[Talk-GB] traffic island mapping / harmful detail?

Colin Smale colin.smale at xs4all.nl
Wed Mar 31 12:21:47 UTC 2021


This is fine for straight-across crossings with a simple island. What about a longer island, with staggered crossings, and independent traffic lights for the two halves? It may be only elongated by a couple of metres, but topologically speaking (relevant for routers/navigators, and don't forget the pedestrian's viewpoint is different to the driver's) very different. Maybe in this case it would be correct to split the way around the island. If so, what makes the difference? The stagger? The lights?

> On 03/31/2021 1:54 PM Mark Goodge <mark at good-stuff.co.uk> wrote:
> 
>  
> On 31/03/2021 12:30, Stephen Colebourne wrote:
> > I add some areas in the middle of traffic, for pedestrians.
> > 
> > My rule is that I add them in association with explicit sidewalks, as
> > it makes it much easier to follow the sidewalk. The classic case is
> > where a pedestrian crossing is two-phase, and the pedestrian has to
> > walk parallel to the road, as shown here (I hope it can be seen that
> > the map is clearer for pedestrians with the island explicitly mapped):
> > https://www.openstreetmap.org/#map=19/51.40863/-0.21544
> > 
> > I wouldn't split a road to do this though - I'd be adding it in a
> > place where the road already justifies being split. For a small
> > pedestrian crossing island I feel that `crossing:island=yes` is the
> > best option (and I always add `crossing:island=no` too):
> > https://www.openstreetmap.org/node/7259595189
> 
> I entirely agree with this. Splitting a road just to add street 
> furniture is, IMO, the wrong choice. For a start, it looks odd on the 
> standard user-facing map (yes, I know, don't tag for the render, 
> but...), which I think is unhelpful. But, also, it goes against the way 
> that roads, at least in the UK, are classified in real life.

# [GIVEN INFORMATION]
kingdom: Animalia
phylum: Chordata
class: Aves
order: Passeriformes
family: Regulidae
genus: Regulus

# [PROBLEM DETAILS]
Reproduce the traffic island mapping post in full, word for word. Work only from the traffic island mapping post and leave the material aside.

# [RESPONSE BELOW]
[Talk-GB] traffic island mapping / harmful detail?

Colin Smale colin.smale at xs4all.nl
Wed Mar 31 12:21:47 UTC 2021


This is fine for straight-across crossings with a simple island. What about a longer island, with staggered crossings, and independent traffic lights for the two halves? It may be only elongated by a couple of metres, but topologically speaking (relevant for routers/navigators, and don't forget the pedestrian's viewpoint is different to the driver's) very different. Maybe in this case it would be correct to split the way around the island. If so, what makes the difference? The stagger? The lights?

> On 03/31/2021 1:54 PM Mark Goodge <mark at good-stuff.co.uk> wrote:
> 
>  
> On 31/03/2021 12:30, Stephen Colebourne wrote:
> > I add some areas in the middle of traffic, for pedestrians.
> > 
> > My rule is that I add them in association with explicit sidewalks, as
> > it makes it much easier to follow the sidewalk. The classic case is
> > where a pedestrian crossing is two-phase, and the pedestrian has to
> > walk parallel to the road, as shown here (I hope it can be seen that
> > the map is clearer for pedestrians with the island explicitly mapped):
> > https://www.openstreetmap.org/#map=19/51.40863/-0.21544
> > 
> > I wouldn't split a road to do this though - I'd be adding it in a
> > place where the road already justifies being split. For a small
> > pedestrian crossing island I feel that `crossing:island=yes` is the
> > best option (and I always add `crossing:island=no` too):
> > https://www.openstreetmap.org/node/7259595189
> 
> I entirely agree with this. Splitting a road just to add street 
> furniture is, IMO, the wrong choice. For a start, it looks odd on the 
> standard user-facing map (yes, I know, don't tag for the render, 
> but...), which I think is unhelpful. But, also, it goes against the way 
> that roads, at least in the UK, are classified in real life.